David Gordon first considered creating a version of Aristophanes' The Birds several years ago. "I remember thinking how much I would just like to have a stage full of birds," he recalls, sitting in the Soho loft that he shares with his wife and muse, dancer-actor Valda Setterfield. His flock of dancers never worked out, but after creating The Chairs (a marvelous adaptation of Eugene Ionesco's play) for Setterfield and himself at BAM last year, he reconsidered the idea. "After dealing with the estate of Ionesco," he says dryly, "I decided the next playwright I worked from had to be deader than Ionesco."
A revered figure in the dance world, Gordon, who was a vital member of Judson Dance Theater during the '60s, is a quick-witted choreographer and director who seems to relish all things ridiculous. His Aristophanes in Birdonia transforms Aristophanes' The Birds into a modern political comedy, in which Euelpides and Pithetaerus become Stan and Ollie and hail from America, not Greece. "I read that the real Greek names might be translated as 'persuasive' and 'optimistic,' and after thinking about that I decided, This is Stan and Ollie!" Gordon says, with a giggle. "Stan's the one with the plan and whenever Ollie makes a mistake, Stan is going to say, 'Another fine mess you've gotten us into....' "
In this imagined utopia, christened Birdonia, faith-based initiatives consume the government and media. "The thing I'm most interested in is this battle over creationism, and when we hear the President or Pat Robertson or somebody saying a version of, 'You who are ruling this out of your schools, don't be surprised if God doesn't come and help you when you need help,' " he says. "I might actually be very happy if there were to be a class called Alternative Theories of Creation. Why not? I don't want to stop people from thinking what they think, I just don't want them to stop me from thinking what I think."
Gordon drafted Aristophanes in Birdonia by reading several translations of The Birds at the same time and writing in increments. "I determined to read ten pages at a time of every translation and to start writing without knowing Aristophanes' ending so that I could really try and move along with him through the script," he says. "One of the things that happens is that the Stan character leaves the stage and never comes back, while the Ollie character marries somebody. I didn't want to go there. I want to show that in the invention of a new world, things do not prove to be radically much better or even other than before. All the same bureaucracies rear their heads. That, in part, comes from watching what's happening in Iraq."

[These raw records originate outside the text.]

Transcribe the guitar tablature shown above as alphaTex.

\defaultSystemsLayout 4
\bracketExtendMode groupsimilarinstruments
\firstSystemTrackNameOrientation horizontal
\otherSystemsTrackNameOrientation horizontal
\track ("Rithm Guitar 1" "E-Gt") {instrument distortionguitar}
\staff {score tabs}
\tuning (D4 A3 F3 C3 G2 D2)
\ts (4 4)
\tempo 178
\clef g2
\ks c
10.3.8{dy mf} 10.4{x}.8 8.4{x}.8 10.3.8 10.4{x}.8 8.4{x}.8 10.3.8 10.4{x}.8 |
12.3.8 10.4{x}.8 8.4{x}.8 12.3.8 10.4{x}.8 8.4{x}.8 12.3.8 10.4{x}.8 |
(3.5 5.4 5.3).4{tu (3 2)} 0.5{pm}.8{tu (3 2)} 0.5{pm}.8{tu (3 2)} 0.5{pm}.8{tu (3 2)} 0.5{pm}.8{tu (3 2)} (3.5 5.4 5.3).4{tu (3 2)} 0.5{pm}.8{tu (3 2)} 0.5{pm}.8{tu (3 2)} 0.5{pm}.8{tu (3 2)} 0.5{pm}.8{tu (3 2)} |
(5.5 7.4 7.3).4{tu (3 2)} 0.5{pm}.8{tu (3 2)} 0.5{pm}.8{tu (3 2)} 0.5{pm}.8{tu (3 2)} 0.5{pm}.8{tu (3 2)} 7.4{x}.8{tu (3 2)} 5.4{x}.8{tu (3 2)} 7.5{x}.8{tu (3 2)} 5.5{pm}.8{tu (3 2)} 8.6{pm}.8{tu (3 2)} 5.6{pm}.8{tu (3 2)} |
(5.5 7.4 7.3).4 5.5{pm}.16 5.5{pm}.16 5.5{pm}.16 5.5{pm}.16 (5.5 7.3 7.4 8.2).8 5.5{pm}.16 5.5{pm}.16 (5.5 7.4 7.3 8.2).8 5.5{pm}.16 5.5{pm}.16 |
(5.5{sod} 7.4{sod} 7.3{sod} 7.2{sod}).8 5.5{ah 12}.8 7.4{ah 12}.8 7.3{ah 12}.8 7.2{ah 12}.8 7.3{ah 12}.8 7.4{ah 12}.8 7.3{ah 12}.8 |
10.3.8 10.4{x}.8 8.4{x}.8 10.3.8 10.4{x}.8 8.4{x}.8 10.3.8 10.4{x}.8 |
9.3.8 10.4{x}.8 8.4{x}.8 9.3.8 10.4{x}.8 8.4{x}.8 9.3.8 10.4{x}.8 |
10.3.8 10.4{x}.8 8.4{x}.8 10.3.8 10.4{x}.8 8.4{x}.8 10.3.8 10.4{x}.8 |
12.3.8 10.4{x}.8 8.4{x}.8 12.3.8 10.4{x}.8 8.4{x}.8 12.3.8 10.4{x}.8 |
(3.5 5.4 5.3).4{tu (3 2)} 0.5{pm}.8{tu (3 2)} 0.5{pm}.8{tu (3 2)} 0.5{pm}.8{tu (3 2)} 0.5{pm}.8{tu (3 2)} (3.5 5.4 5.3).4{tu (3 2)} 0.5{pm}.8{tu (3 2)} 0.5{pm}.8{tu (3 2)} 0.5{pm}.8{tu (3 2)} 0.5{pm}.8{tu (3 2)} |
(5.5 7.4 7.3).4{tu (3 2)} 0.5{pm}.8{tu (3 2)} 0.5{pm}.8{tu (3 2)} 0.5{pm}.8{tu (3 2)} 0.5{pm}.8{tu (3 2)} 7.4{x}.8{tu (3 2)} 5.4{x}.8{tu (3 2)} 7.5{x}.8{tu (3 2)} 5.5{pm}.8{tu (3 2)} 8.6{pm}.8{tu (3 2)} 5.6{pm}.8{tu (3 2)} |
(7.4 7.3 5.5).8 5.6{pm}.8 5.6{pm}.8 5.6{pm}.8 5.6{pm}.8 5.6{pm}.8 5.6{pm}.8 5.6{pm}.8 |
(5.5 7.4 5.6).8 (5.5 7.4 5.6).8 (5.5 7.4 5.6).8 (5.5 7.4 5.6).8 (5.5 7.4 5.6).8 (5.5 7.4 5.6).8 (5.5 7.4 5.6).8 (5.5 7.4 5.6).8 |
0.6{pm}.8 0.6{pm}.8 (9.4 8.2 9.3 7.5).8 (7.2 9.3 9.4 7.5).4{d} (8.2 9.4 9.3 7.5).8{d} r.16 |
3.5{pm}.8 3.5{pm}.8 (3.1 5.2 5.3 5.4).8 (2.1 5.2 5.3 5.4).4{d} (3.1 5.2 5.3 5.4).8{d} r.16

Another departure involves the inclusion of Aristophanes himself, played by the regal Setterfield. "Valda talks about being Aristophanes and says that the director has ordered her to keep dancing around even after she told him that as an actor she doesn't really think that a 1,500-year-old Greek comedy writer would be doing a lot of that," he says. Actor Norma Fire plays Hoopoe Queen of the Birds, and Karen Graham is Ver(wren)ica—the leader of an all-Greek bird chorus. Gordon, in keeping with Aristophanes, also includes four visitors; his list features a general, an inspector, a parson and a producer, the latter of whom is a recurring theme in his work. "My favorite final visitor these days is the producer who gets to talk about how come, in this brand-new city, there are no good places to present things?" the choreographer says, laughing gleefully.
One of the many pleasures in following Gordon's work is watching the way he recycles his own material, from shredded plaid birdlike costumes that are almost Vivienne Westwood–like, to the set—the same tents that appeared in Dancing Henry Five, for instance, have become a brick fortress. "In a kind of way, I have a costume shop and a prop shop," he says. "You have noticed what thing has made its way into the collection or what has been transformed into it, and I like seeing that. It is as if you're having a dialogue with the same designer. Economically, I am always going to be careful, but it's a little like I own my own theater."
Aristophanes in Birdonia is at Danspace Project Thursday 12 through Sunday 15 and January 19 through 22.